Saved data entries
══════

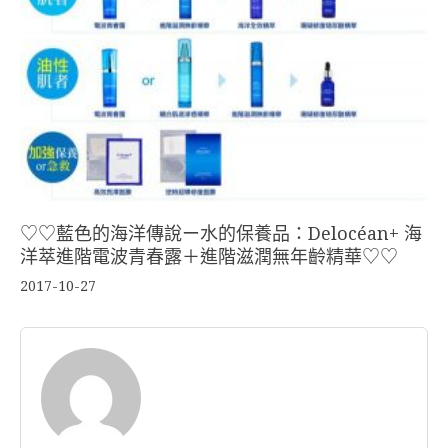
♡♡藍色的海洋傳說ー水的保養品：Delocéan+ 海
洋萃進階電波青春露＋進階滋潤無年齡精華♡♡
2017-10-27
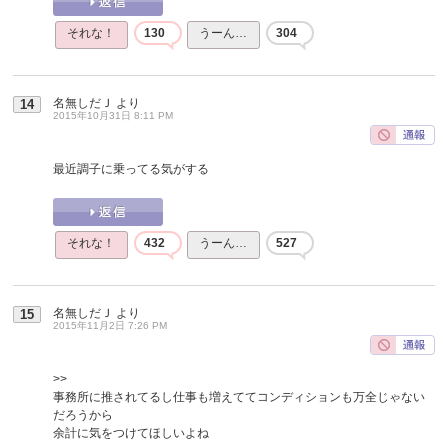
それな！
130
うーん…
304
名無しだＪ
より
14
2015年10月31日 8:11 PM
最近調子に乗ってる気がする
それな！
432
うーん…
527
名無しだＪ
より
15
2015年11月2日 7:26 PM
>>
事務所に推されてるし仕事も増えててコンディションも万全じゃない
だろうから
余計に気をつけてほしいよね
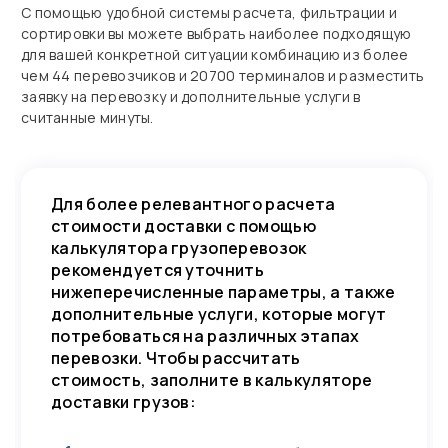
С помощью удобной системы расчета, фильтрации и
сортировки вы можете выбрать наиболее подходящую
для вашей конкретной ситуации комбинацию из более
чем 44 перевозчиков и 20700 терминалов и разместить
заявку на перевозку и дополнительные услуги в
считанные минуты.
Для более релевантного расчета
стоимости доставки с помощью
калькулятора грузоперевозок
рекомендуется уточнить
нижеперечисленные параметры, а также
дополнительные услуги, которые могут
потребоваться на различных этапах
перевозки. Чтобы рассчитать
стоимость, заполните в калькуляторе
доставки грузов:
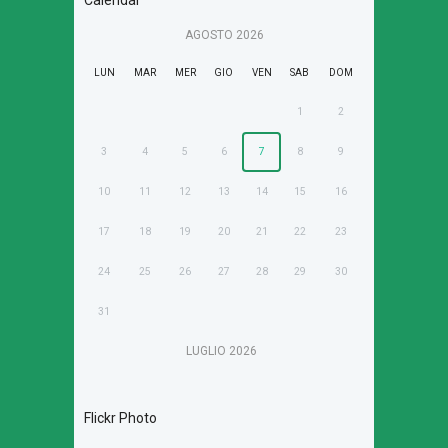
Calendar
AGOSTO
2026
LUN
MAR
MER
GIO
VEN
SAB
DOM
1
2
3
4
5
6
7
8
9
10
11
12
13
14
15
16
17
18
19
20
21
22
23
24
25
26
27
28
29
30
31
LUGLIO
2026
Flickr Photo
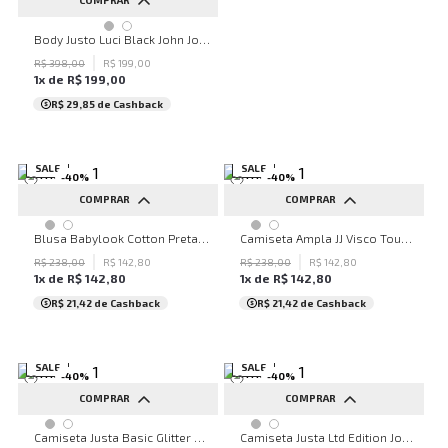
COMPRAR
PP
P
G
Body Justo Luci Black John John Feminino
R$
398
,
00
R$
199
,
00
1
x de
R$
199
,
00
R$ 29,85
de Cashback
SALE
SALE
-
40
%
-
40
%
COMPRAR
COMPRAR
P
PP
P
M
G
Blusa Babylook Cotton Preta John John Feminina
Camiseta Ampla JJ Visco Touch John John Feminina
R$
238
,
00
R$
142
,
80
R$
238
,
00
R$
142
,
80
1
x de
R$
142
,
80
1
x de
R$
142
,
80
R$ 21,42
de Cashback
R$ 21,42
de Cashback
SALE
SALE
-
40
%
-
40
%
COMPRAR
COMPRAR
M
G
P
Camiseta Justa Basic Glitter Bege John John Feminina
Camiseta Justa Ltd Edition John John Feminina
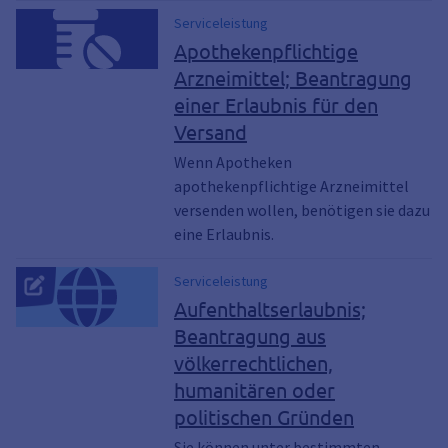
Serviceleistung
Apothekenpflichtige
Arzneimittel; Beantragung
einer Erlaubnis für den
Versand
Wenn Apotheken
apothekenpflichtige Arzneimittel
versenden wollen, benötigen sie dazu
eine Erlaubnis.
Serviceleistung
Aufenthaltserlaubnis;
Beantragung aus
völkerrechtlichen,
humanitären oder
politischen Gründen
Sie können unter bestimmten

══════

* [Work required]
Extract each line of the records that contains the string "расчета", treating uppercase and lowercase as distinct.

* [Written response]
С помощью удобной системы расчета, фильтрации и
Для более релевантного расчета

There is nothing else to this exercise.